-------- Information shown
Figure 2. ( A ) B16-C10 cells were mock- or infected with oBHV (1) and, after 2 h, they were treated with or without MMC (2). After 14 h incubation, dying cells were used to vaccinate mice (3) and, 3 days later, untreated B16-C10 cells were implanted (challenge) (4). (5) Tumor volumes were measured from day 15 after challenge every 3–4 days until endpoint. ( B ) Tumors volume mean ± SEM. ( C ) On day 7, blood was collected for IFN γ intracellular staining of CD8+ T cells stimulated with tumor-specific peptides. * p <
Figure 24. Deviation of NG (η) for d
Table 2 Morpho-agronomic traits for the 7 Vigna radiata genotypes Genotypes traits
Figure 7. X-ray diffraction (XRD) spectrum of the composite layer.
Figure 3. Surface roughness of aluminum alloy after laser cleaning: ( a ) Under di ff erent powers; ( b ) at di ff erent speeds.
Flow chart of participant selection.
----------------
-------- Information shown
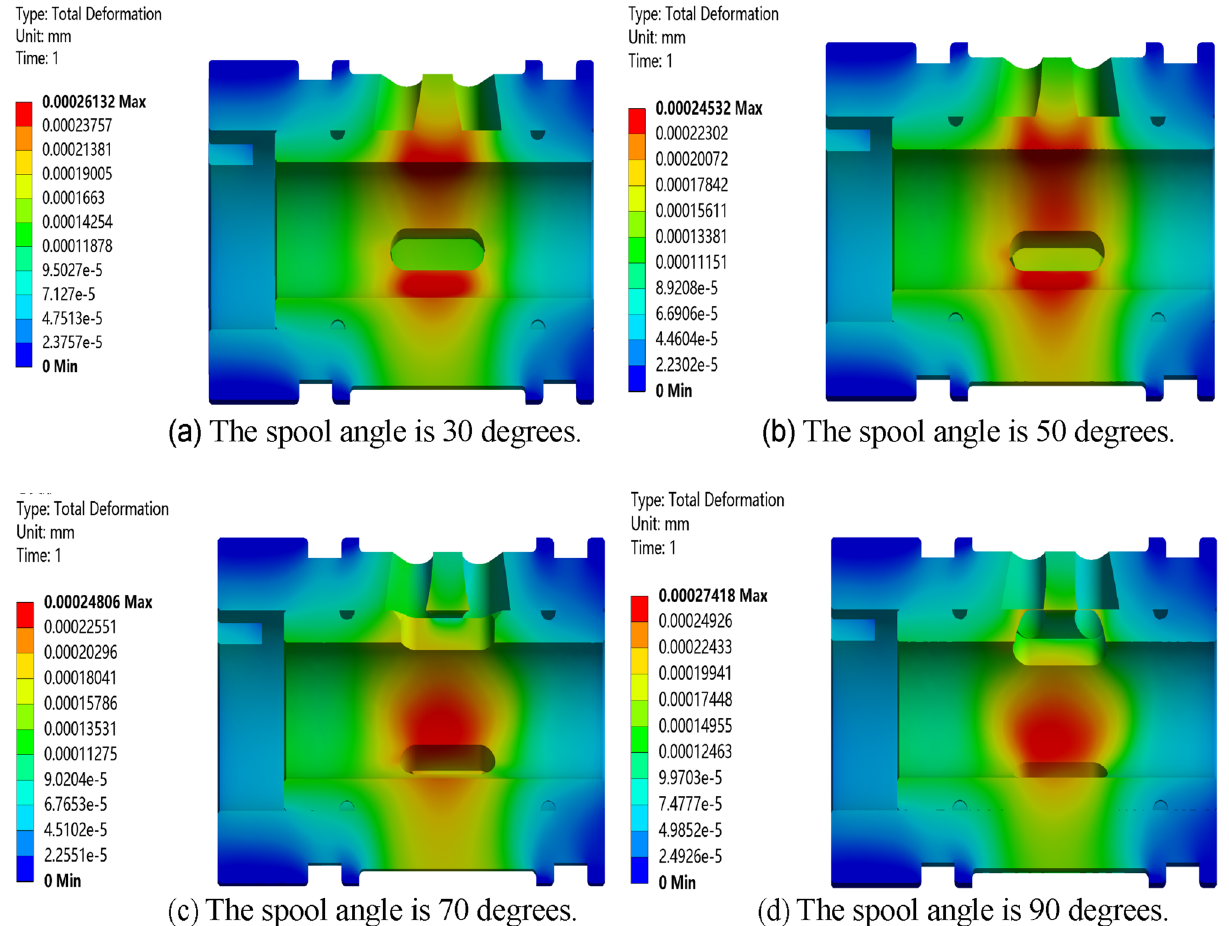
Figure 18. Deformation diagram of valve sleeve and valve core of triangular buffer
----------------
-------- Information shown
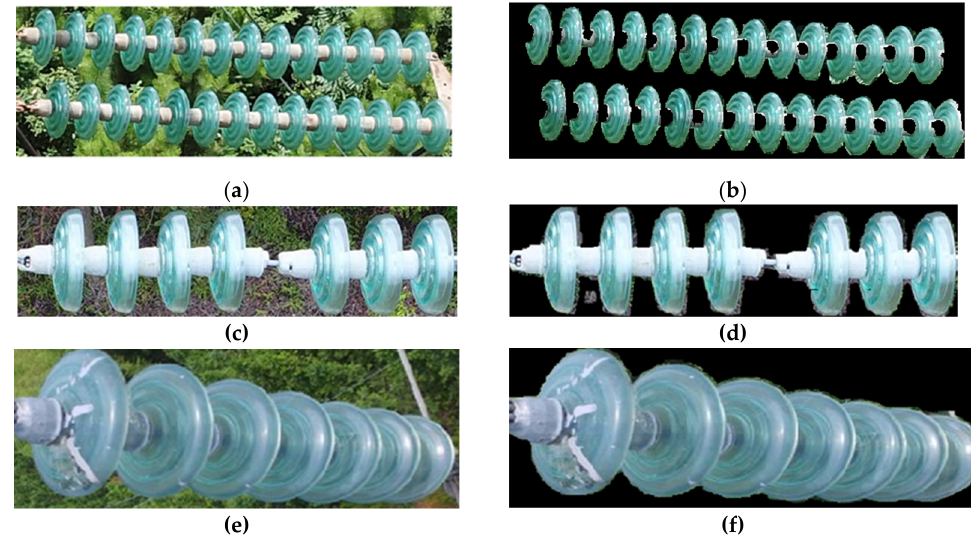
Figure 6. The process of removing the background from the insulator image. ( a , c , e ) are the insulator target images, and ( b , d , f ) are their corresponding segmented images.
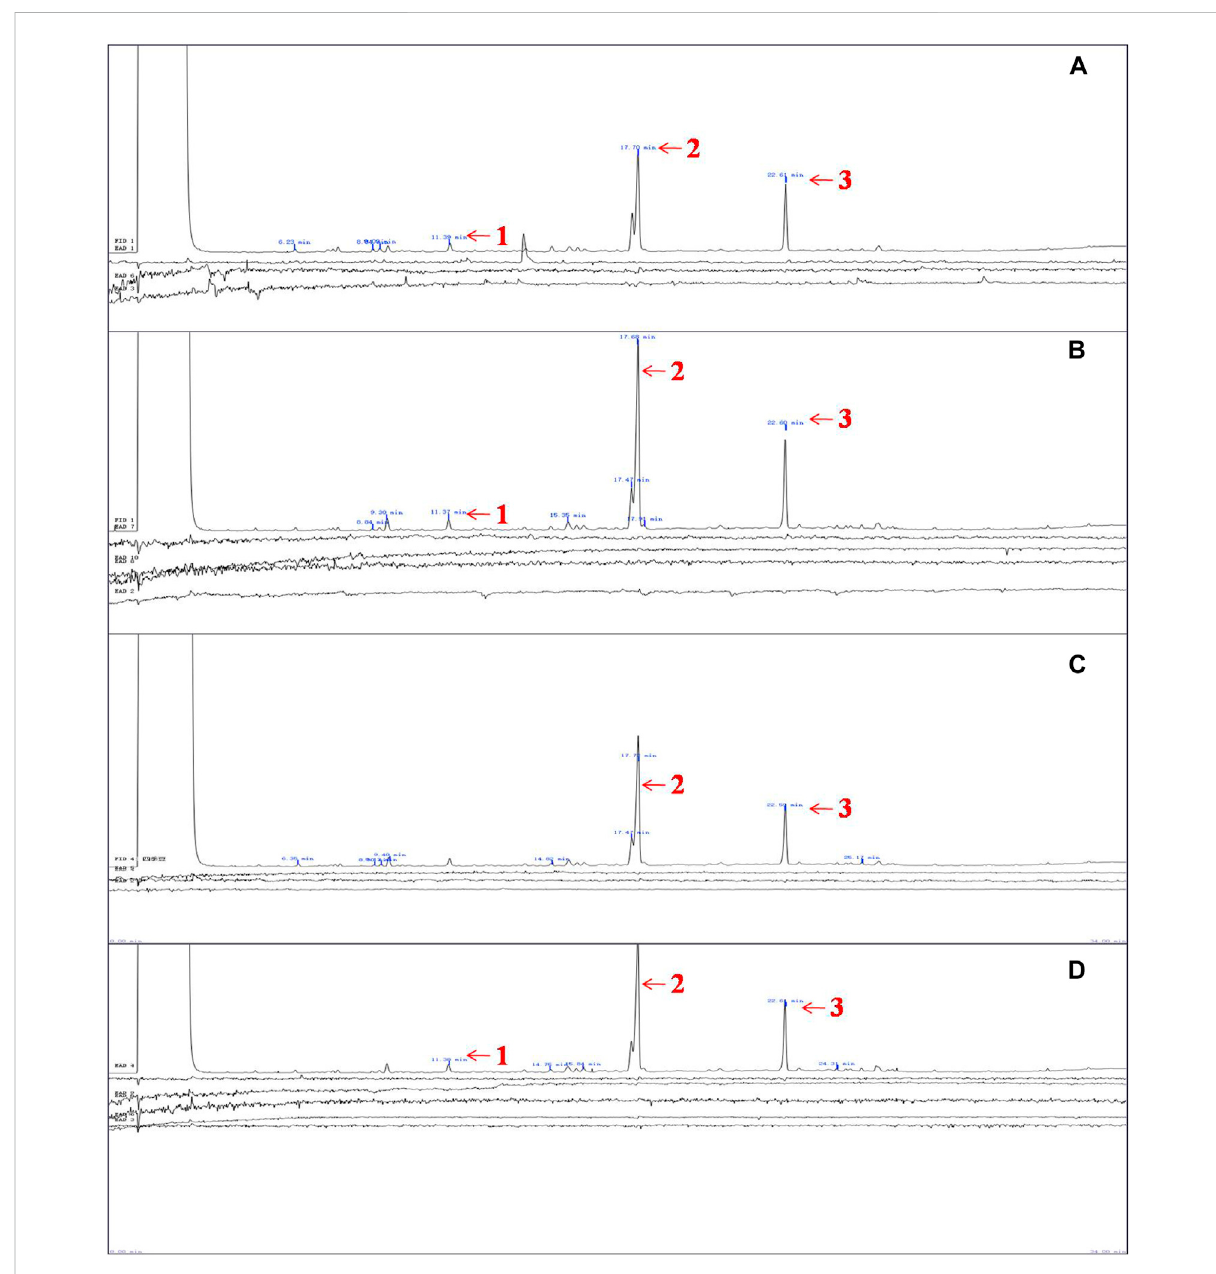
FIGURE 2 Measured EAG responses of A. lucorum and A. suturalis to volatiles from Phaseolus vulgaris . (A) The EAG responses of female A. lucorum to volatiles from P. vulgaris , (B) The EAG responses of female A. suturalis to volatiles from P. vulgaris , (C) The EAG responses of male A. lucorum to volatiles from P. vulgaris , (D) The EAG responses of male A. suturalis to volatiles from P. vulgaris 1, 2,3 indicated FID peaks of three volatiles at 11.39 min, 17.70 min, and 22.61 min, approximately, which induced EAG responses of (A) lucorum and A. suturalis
----------------
* **Exercise details**
Set down, from the entries above, exactly the lines from the one with "Figure 24. Deviation of NG (η) for d" up to and including the one with "Flow chart of participant selection.", and no other lines.

* **Reply to the exercise**
Figure 24. Deviation of NG (η) for d
Table 2 Morpho-agronomic traits for the 7 Vigna radiata genotypes Genotypes traits
Figure 7. X-ray diffraction (XRD) spectrum of the composite layer.
Figure 3. Surface roughness of aluminum alloy after laser cleaning: ( a ) Under di ff erent powers; ( b ) at di ff erent speeds.
Flow chart of participant selection.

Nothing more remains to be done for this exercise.